Judith Van Allen examines the changing gender roles in Botswana,
as women mobilize to end legal and political inequalities affecting them
within each social class. Rejecting a longstanding culture of male supre-
macy, women are uniting to construct a new concrete universal,
inspired by the South African struggle against apartheid. What is
remarkable about Van Allen’s thesis is that it points to the new inde-
pendent role that women can play in effecting lasting change of the
African condition via social movements freed from manipulation by
dysfunctional states. Botswanan women, like their South African
sisters, are living examples of changes to come in the Africa of the
future.
Biodun Jeyifo pushes Fanon’s vision to embrace Amilcar Cabral’s
revolutionary quest for a cultural modernity that can accommodate
the complex history of African nationalities, ethnicities, and languages.
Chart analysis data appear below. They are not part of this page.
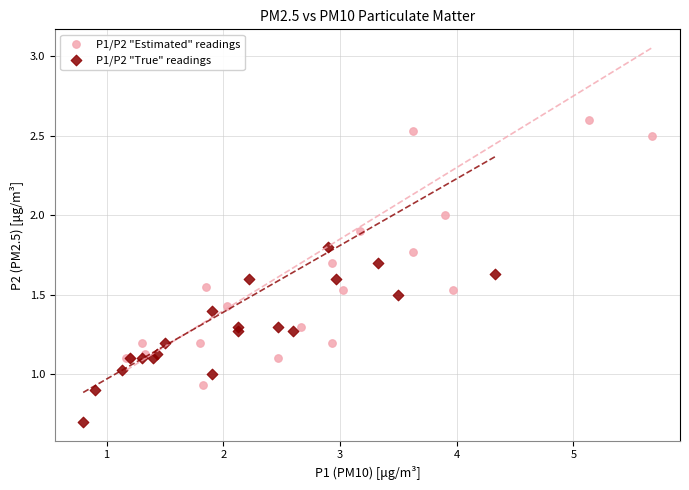

Which series contains the highest Y value?

P1/P2 "Estimated" readings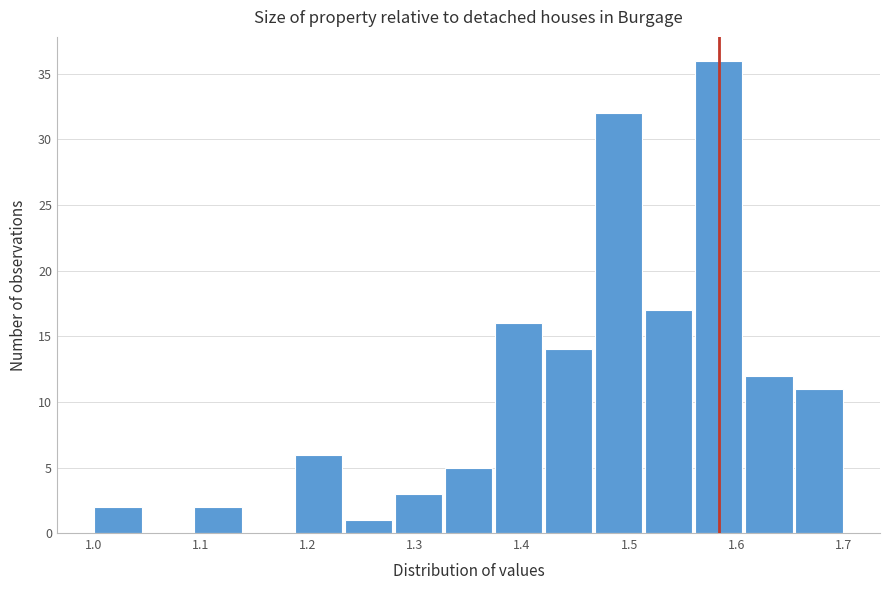

What is the height of the bar covering 1.00 to 1.05 on the x-axis? Neither the bar edges nor the heights are printed on the chart, so give them approximately, as read against the axes.

2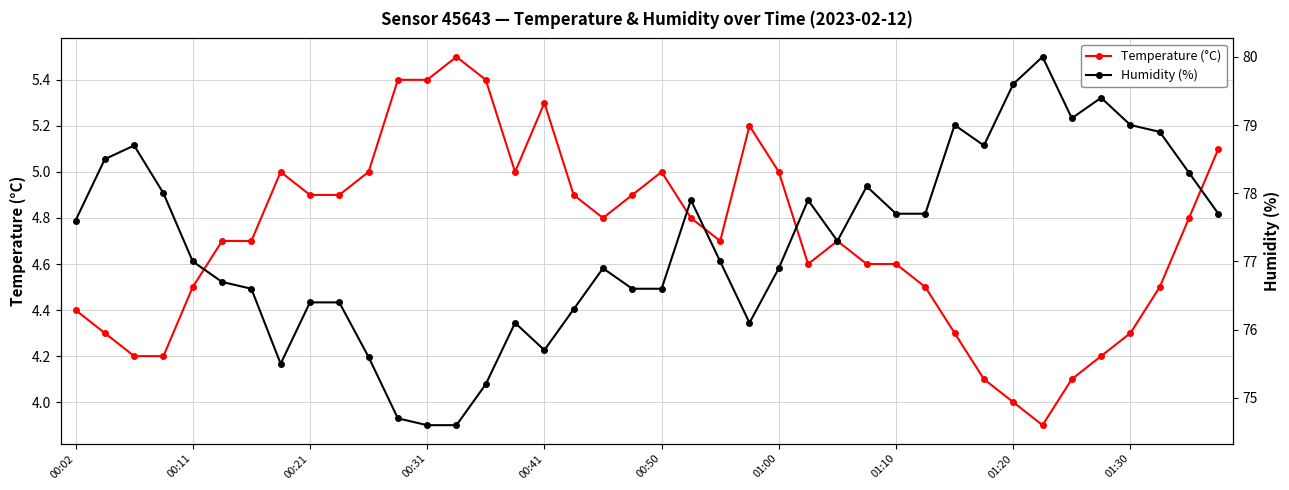

The Temperature (°C) series shows 5.0 at 01:00. True or false?

True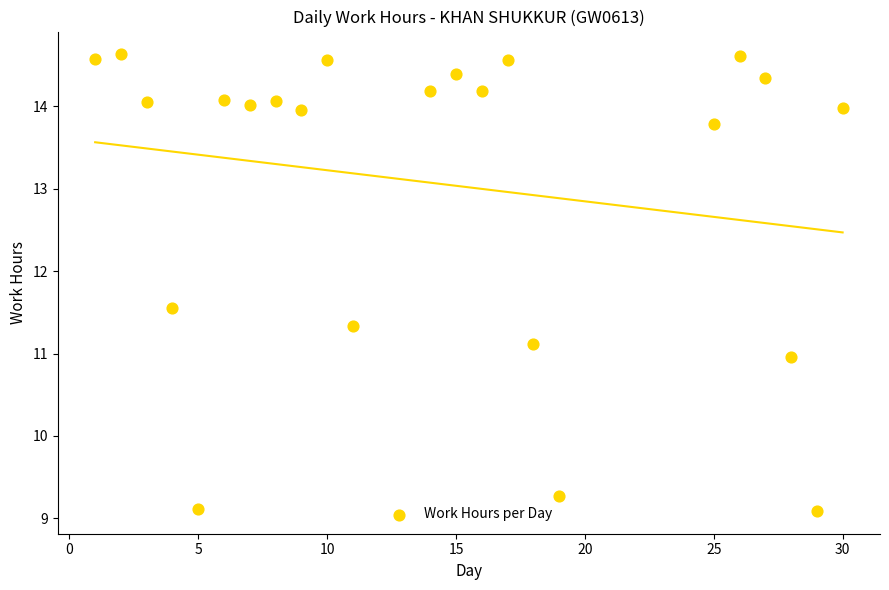

What is the range of Y values (max minus min)?

5.5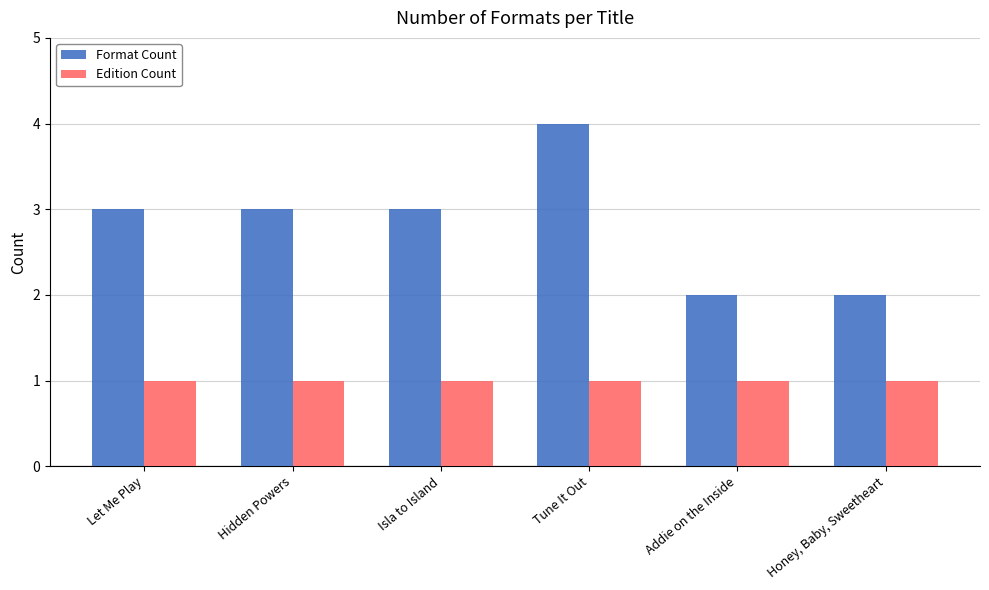

What is the label of the 5th bar from the right?

Hidden Powers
The continent’s future is poignantly portrayed in the narratives of
Nigerian novelist Chinua Achebe. Jeyifo collects the scattered insights
of Achebe’s political and literary interventions into one systematic
whole, in which culture is viewed, in the spirit of Cabral, as a kernel
of appropriation and transcendence, blending resistance and creativity.
In my own essay, I join this quest by articulating a vision of a new
human being originally organized by Maat, an African symbol of
justice, truth, uprightness, tolerance, and compassion. In so doing, I
suggest a basis for reorganizing African moral and economic life.